Amazon $AMZN jumped 13% after beating Q3 earnings expectations.
EPS hit $1.95 vs $1.57 expected, revenue reached $180.2B.
AWS grew 20.2% to $33B, strongest pace since 2022.
Capital spending forecast raised to $125B for 2025.
Layoffs and AI expansion continue under CEO Andy Jassy.
Amazon shares jumped 13% after posting stronger-than-expected third-quarter results. Investors cheered the rebound in its cloud business, AWS, and solid revenue guidance.
Amazon.com, Inc., AMZN
The company reported adjusted earnings of $1.95 per share, crushing the $1.57 consensus. Total revenue reached $180.2 billion, beating Wall Street’s $177.8 billion estimate.
AWS revenue climbed 20.2% year over year to $33 billion, topping the $32.5 billion projection. CEO Andy Jassy said AWS is “growing at a pace we haven’t seen since 2022.”
Jassy highlighted robust demand for AI infrastructure and core cloud services. He noted Amazon added 3.8 gigawatts of new capacity over the past 12 months.
Amazon also opened its $11 billion Project Rainier data center, designed for Anthropic’s AI models. The company’s AI tools, including Bedrock and Q, are seeing growing adoption from enterprise clients.
Amazon raised its full-year capital expenditure forecast to $125 billion, up from earlier estimates of $118 billion. CFO Brian Olsavsky said spending could rise further in 2026 to support data center expansion.
Despite ramping up AI investment, Amazon continues cost-cutting measures elsewhere. The company announced plans to cut 14,000 corporate jobs to speed decision-making and reduce bureaucracy.

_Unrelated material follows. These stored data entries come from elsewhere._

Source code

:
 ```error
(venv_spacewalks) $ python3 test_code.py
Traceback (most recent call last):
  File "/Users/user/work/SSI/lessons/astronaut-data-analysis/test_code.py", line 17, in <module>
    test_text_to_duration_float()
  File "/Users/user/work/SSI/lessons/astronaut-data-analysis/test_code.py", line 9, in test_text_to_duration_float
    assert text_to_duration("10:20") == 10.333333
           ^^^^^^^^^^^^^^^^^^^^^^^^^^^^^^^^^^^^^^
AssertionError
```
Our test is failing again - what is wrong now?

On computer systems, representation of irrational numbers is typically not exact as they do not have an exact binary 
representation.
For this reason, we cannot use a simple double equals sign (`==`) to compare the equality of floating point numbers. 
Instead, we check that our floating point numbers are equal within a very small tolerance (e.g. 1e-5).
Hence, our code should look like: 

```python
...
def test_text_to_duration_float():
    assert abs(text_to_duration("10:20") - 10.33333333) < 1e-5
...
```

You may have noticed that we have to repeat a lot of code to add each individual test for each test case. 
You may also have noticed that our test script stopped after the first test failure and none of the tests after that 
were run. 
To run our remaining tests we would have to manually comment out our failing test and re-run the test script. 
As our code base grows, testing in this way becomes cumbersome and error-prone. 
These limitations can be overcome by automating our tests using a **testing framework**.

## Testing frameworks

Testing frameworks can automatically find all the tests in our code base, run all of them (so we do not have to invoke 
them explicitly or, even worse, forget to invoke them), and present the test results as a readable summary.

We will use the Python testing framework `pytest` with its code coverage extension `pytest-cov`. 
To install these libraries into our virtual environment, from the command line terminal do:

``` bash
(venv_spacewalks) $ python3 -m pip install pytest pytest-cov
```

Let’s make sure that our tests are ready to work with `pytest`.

Core online sales rose 10% in the quarter, boosted by July’s Prime Day event. Advertising revenue grew to $17.7 billion, exceeding forecasts of $17.3 billion.
Amazon’s shopping chatbot, Rufus, now serves over 250 million customers. The company said 60% of users are more likely to complete a purchase after using the tool.
UBS analyst Stephen Ju lifted his price target on Amazon to $279 from $271, maintaining a Buy rating. He expects upside across e-commerce, cloud, and satellite ventures.
Ju said AWS’s momentum could carry into 2026 as new capacity comes online. Still, he noted customer spending trails Microsoft Azure and Google Cloud heading into year-end.
For Q4, Amazon guided revenue between $206 billion and $213 billion, ahead of the $208 billion average estimate. Operating income is projected at $21–$26 billion.
Shares are up just 2% year-to-date but gained more than 13% in after-hours trading following the earnings release.